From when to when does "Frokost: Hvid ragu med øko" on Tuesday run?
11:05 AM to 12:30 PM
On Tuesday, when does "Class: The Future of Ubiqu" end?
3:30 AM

◆ ◆ ◆ ◆ ◆ ◆ ◆

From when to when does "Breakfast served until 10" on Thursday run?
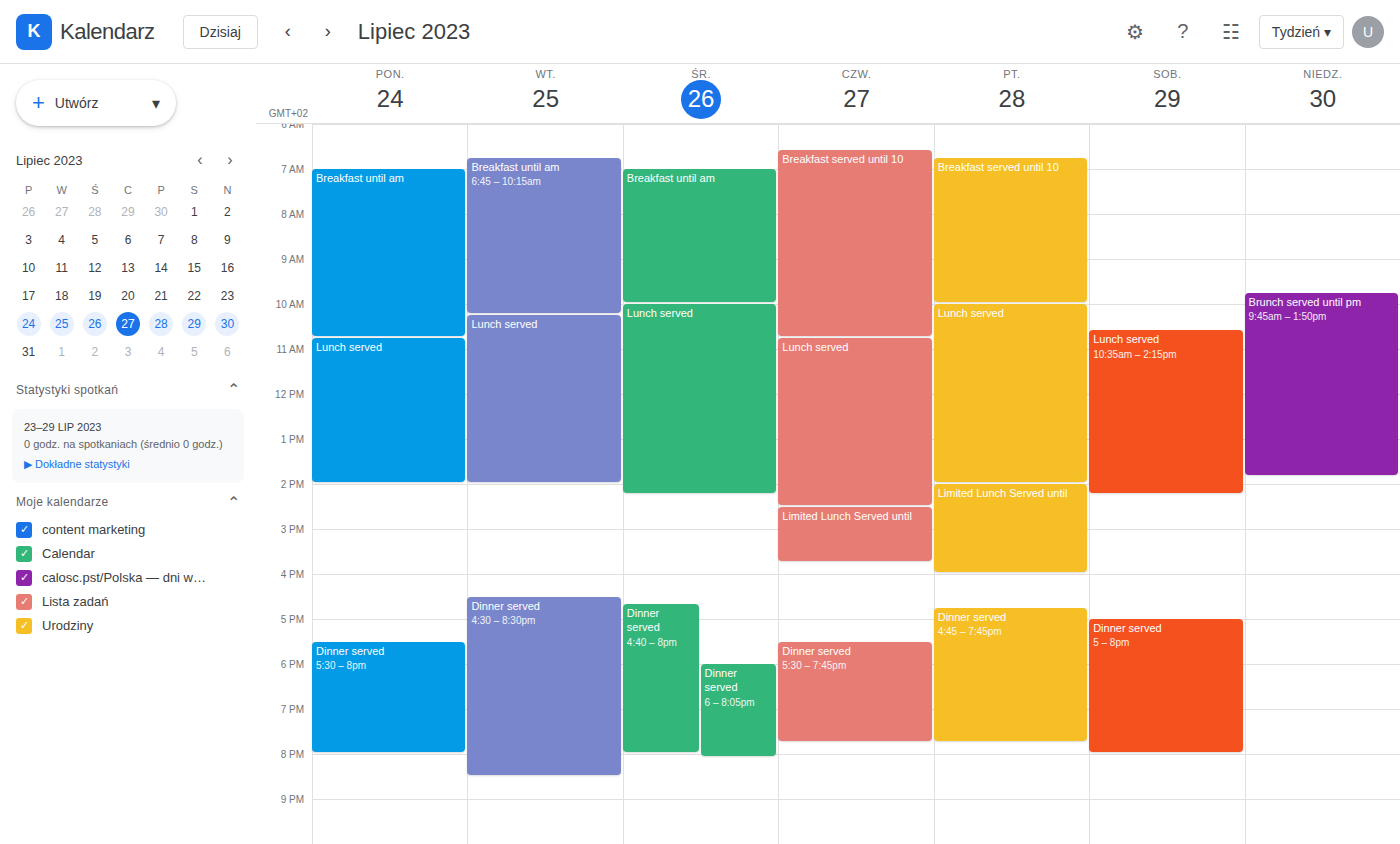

◆ ◆ ◆ ◆ ◆ ◆ ◆

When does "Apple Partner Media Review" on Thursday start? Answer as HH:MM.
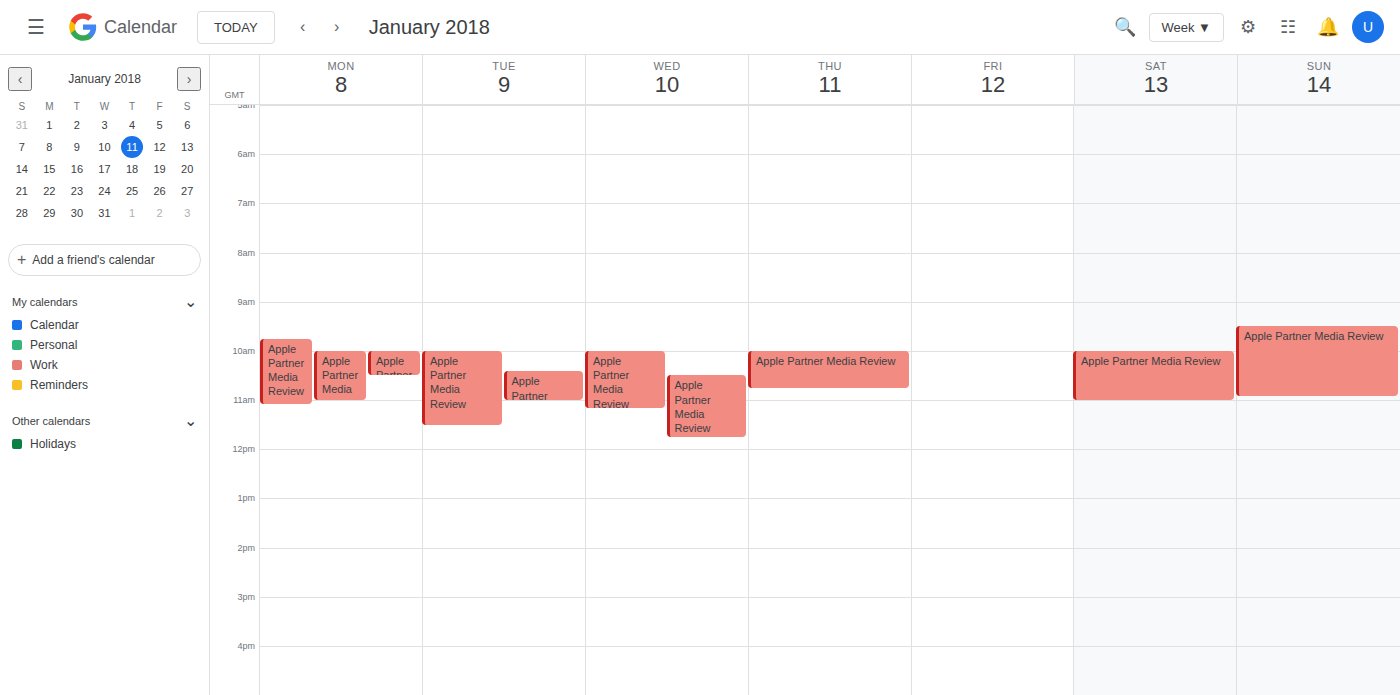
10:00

◆ ◆ ◆ ◆ ◆ ◆ ◆

■ Given request ■
Locate every line in the entries above that contains the string "Tuesday" and copy each of those lines. The match is case-sensitive.

■ Exercise output ■
From when to when does "Frokost: Hvid ragu med øko" on Tuesday run?
On Tuesday, when does "Class: The Future of Ubiqu" end?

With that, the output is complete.